> WORK TO COMPLETE
Images should be left out, and everything else in the listing reproduced exactly.

> INFORMATION SUPPLIED
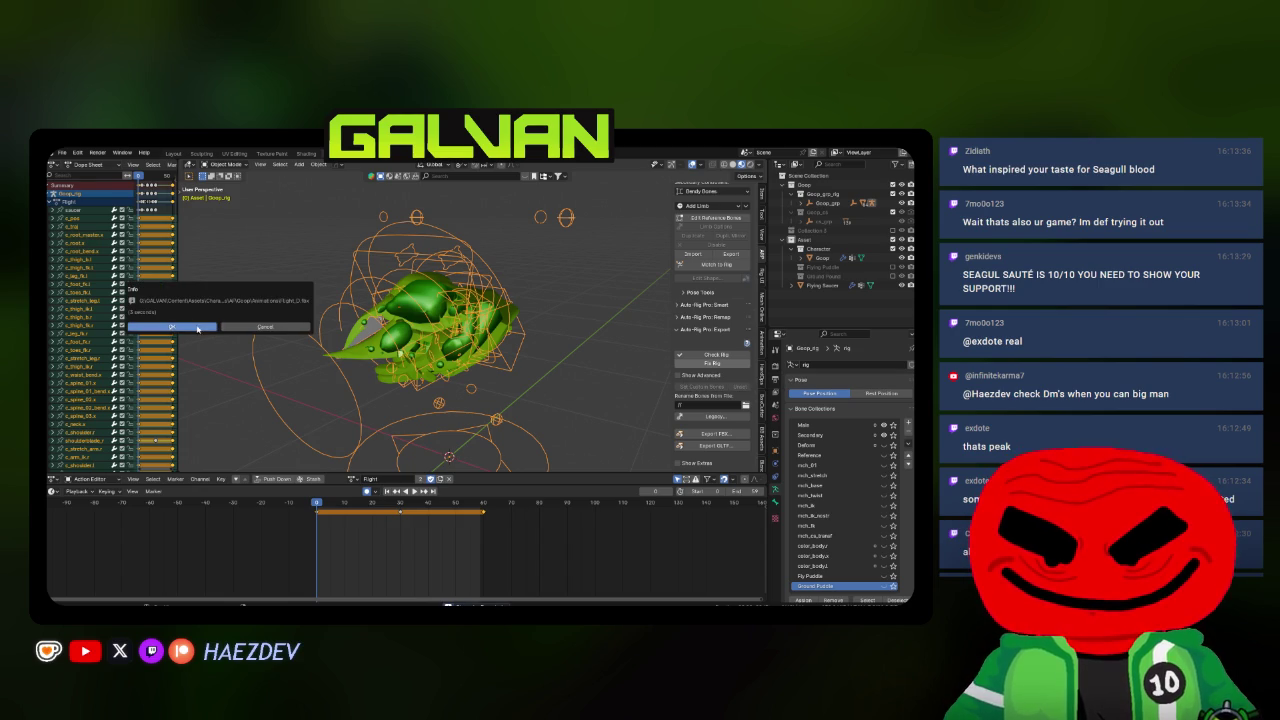
left_click(187, 328)
Export the Flight_F action to Flight_F.fbx.
left_click(712, 434)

> RESULT BELOW
left_click(187, 328)
Export the Flight_F action to Flight_F.fbx.
left_click(712, 434)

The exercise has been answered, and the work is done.